Wuu's main CPU is also very, very weak compared to even last generation of consoles (like 1/10th the flops of Cell or roughly on that order), the GPU is something akin to what you'll find in a budget laptop, and the system as a whole has very low main memory bandwidth (half of PS360 main RAM.) So it's not a powerful design by any stretch, even when eDRAM is taken into account.
I have heard statements like that for a long time, and while I agree that Wii U is no powerhouse by any stretch of the imagination, its obvious that alot of the criticism isnt founded in reality. How does a console that is supposedly completely gimped from memory bandwidth with a terrible CPU run Need for Speed MW better than either the PS3 or 360? Even Mass Effect 3 outperformed the PS3 version. Hard to believe a "port" not done by the original team could perform so well if the hardware is bottle necked severely from the memory bandwidth and the weak CPU. Memory bandwidth is obviously not a problem, even if people want to look at the 12.8GB/s from the main memory pool and chalk it up as gimped. Not a single developer ever once complained about the memory performance.
The CPU is obviously not very strong with floating point performance. The 360 and PS3 were definitely stronger with floating point performance. Obviously developers took advantage of what the Cell and Xenon were good at, and used them to assist the GPU with some graphics rendering. Asking the Espresso to handle that same workload would probably not work out to well. I think developers who leaned very heavily on the CPU's with the 360 and PS3 to render graphics will not find much advantage from the Wii U hardware. I think its safe to say that regardless of SPU counts, the developers have found the Wii U's GPU to be more powerful and certainly more modern than the ones powering the current generation consoles.
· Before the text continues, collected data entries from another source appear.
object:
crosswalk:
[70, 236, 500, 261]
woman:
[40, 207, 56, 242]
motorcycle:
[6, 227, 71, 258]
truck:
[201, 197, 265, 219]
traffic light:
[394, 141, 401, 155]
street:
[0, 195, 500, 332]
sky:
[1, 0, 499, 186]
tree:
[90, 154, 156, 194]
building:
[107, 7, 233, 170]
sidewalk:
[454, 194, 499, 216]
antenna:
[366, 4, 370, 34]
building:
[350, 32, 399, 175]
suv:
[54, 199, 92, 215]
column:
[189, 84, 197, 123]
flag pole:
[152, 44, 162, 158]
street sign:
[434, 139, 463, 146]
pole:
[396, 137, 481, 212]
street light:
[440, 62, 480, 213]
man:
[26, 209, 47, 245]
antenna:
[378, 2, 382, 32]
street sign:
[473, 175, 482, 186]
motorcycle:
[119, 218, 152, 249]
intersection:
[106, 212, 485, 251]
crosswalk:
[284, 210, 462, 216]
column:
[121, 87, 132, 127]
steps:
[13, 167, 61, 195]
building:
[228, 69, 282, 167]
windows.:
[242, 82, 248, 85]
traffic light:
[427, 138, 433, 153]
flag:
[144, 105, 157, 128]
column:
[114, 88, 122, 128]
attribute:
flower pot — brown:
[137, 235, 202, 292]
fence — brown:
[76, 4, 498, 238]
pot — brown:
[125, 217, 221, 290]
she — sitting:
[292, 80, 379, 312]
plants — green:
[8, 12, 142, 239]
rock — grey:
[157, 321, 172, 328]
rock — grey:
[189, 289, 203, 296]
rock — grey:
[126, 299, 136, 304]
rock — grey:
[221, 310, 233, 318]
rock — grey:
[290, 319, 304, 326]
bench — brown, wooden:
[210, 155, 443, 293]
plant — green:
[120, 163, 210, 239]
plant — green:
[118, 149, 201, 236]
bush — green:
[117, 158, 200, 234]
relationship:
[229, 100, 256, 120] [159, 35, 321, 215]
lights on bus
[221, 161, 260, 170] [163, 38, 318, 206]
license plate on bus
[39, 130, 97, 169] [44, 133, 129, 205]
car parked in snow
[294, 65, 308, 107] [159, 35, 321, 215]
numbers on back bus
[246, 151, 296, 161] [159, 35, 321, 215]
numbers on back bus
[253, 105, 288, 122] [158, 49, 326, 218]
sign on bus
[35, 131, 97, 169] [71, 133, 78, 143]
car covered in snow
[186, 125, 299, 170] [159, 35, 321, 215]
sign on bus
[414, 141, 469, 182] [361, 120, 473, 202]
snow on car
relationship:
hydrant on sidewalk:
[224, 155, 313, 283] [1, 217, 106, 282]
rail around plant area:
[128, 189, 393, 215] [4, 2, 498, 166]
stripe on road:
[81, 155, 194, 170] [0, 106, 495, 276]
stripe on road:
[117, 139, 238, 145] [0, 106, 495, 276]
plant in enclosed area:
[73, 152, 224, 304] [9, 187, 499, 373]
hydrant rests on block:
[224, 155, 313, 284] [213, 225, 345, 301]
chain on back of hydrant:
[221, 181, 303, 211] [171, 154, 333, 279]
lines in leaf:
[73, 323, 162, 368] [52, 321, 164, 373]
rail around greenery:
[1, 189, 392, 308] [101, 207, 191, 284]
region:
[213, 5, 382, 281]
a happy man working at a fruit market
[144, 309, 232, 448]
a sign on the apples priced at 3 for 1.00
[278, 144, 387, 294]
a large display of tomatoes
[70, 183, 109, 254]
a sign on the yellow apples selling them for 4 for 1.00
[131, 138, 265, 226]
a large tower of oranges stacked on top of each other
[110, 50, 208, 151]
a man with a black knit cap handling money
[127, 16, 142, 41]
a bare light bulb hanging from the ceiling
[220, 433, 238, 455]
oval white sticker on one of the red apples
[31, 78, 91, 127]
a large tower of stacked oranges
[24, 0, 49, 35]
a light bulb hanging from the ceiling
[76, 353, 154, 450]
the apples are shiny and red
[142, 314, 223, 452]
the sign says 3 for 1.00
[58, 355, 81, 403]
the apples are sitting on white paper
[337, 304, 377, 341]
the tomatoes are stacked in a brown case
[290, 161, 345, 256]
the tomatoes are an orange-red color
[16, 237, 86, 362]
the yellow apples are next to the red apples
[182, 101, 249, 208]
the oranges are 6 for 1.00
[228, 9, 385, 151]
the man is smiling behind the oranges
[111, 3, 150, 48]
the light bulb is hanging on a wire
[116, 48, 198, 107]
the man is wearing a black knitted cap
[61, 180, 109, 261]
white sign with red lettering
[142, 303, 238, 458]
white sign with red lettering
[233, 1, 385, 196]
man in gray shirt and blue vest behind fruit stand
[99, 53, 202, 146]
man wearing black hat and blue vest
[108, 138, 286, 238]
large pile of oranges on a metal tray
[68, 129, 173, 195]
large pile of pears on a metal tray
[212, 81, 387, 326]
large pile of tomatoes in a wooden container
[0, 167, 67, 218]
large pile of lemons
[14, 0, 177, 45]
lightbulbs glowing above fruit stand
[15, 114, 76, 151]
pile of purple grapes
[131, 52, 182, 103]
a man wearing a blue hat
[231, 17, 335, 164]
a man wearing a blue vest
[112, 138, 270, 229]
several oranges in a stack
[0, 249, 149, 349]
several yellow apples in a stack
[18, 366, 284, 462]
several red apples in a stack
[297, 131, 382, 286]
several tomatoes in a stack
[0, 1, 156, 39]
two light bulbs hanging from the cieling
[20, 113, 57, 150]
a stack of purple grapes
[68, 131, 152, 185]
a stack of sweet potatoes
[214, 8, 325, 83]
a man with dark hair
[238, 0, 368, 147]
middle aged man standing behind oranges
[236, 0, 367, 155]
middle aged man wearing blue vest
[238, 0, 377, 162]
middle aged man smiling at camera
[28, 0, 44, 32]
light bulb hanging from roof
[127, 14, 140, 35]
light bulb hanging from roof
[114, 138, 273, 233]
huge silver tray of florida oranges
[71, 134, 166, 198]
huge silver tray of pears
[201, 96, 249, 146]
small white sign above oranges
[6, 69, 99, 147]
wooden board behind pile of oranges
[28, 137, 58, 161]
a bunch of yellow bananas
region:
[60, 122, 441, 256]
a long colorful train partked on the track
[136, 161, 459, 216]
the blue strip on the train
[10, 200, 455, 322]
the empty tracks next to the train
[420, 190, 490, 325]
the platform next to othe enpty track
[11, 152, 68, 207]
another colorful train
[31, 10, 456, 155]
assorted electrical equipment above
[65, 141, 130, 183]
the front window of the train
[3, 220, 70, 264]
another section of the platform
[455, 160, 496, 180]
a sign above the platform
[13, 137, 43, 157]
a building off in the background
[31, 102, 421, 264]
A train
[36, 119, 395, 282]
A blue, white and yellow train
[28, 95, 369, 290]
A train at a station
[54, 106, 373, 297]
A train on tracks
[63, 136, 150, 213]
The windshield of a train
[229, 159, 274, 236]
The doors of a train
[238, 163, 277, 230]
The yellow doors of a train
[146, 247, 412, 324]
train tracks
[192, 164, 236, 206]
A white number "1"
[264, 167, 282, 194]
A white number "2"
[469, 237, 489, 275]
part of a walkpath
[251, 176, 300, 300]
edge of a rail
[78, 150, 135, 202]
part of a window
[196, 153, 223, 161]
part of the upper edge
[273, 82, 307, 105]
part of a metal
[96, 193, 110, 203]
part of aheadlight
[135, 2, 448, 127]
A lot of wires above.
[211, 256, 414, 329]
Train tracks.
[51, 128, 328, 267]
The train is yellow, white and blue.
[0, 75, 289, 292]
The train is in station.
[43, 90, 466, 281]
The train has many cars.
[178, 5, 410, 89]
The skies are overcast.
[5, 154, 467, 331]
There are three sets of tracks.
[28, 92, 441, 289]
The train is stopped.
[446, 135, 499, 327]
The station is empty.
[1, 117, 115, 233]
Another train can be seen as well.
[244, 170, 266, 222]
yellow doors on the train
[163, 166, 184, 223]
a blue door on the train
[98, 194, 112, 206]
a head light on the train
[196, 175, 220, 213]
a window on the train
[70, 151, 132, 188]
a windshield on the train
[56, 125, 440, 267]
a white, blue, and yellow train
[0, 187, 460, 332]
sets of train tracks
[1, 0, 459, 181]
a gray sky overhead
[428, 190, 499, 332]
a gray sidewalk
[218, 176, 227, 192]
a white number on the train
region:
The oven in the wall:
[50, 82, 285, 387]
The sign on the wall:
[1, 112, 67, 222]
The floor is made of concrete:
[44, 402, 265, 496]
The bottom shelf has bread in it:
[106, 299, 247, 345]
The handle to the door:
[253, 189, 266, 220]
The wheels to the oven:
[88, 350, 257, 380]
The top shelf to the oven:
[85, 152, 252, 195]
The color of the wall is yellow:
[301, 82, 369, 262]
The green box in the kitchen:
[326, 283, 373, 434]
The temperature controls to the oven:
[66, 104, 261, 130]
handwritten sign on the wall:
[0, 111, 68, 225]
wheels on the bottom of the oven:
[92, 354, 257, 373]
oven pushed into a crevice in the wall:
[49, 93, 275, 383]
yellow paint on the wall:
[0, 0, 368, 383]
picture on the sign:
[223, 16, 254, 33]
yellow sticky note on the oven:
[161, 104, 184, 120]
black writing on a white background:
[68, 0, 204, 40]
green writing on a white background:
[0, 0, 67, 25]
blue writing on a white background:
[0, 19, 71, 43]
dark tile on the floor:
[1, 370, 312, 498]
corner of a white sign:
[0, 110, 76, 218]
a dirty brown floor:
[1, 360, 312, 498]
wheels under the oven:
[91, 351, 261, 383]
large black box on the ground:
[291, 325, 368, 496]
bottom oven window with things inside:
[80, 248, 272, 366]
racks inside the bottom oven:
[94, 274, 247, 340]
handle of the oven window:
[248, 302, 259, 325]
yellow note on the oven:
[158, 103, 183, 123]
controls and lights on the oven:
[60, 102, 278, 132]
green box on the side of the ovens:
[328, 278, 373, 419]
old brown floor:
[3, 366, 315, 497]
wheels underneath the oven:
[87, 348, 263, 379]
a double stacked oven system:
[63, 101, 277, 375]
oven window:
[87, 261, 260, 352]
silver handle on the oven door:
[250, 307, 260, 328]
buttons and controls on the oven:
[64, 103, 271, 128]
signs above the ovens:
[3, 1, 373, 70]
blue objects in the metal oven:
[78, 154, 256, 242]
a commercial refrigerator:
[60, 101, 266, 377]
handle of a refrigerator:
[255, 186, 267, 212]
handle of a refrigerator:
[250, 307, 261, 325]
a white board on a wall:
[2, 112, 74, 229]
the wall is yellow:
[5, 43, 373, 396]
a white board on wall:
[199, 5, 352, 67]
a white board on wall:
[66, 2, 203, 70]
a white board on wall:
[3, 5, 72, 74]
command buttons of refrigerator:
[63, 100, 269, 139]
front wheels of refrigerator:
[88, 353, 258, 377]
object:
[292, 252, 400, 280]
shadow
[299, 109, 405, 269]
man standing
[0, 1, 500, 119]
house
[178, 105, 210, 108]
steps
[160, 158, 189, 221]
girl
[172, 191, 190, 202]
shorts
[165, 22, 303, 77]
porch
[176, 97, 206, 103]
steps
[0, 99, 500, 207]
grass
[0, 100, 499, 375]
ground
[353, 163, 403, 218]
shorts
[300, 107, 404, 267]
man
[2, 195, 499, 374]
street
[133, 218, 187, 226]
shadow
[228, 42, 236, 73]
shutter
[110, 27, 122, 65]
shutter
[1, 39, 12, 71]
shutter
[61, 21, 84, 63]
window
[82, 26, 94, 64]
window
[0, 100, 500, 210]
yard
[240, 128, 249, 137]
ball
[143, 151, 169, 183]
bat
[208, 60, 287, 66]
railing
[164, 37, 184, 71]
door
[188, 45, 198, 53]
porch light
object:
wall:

Frozenbyte for example runs Trine 2 almost exclusively on the GPU, they do very little on the CPU, so for them it was pretty easy for them to identify the Wii U as being the stronger console for their game.
There was a member here that had made mention that they could never truly use all three cores on the Xenon because of the limited L2 cache, the Espresso on the other hand has tons of L2 cache, so I do think the developers will find multi threading on Wii U to be far more beneficial,and necessary to get the most out of the system. Developers have been able to optimize for the Cell and Xenon for so many years now that many of the inefficiencies of those CPU's has been masked by code structured to avoid those potential stalls. I would love to hear from a developer on the differences and weaknesses between Wii U and the current gen consoles. I say current gen since its pretty obvious that its closer to those consoles in terms of outright power than it is with the new PS4 and X1.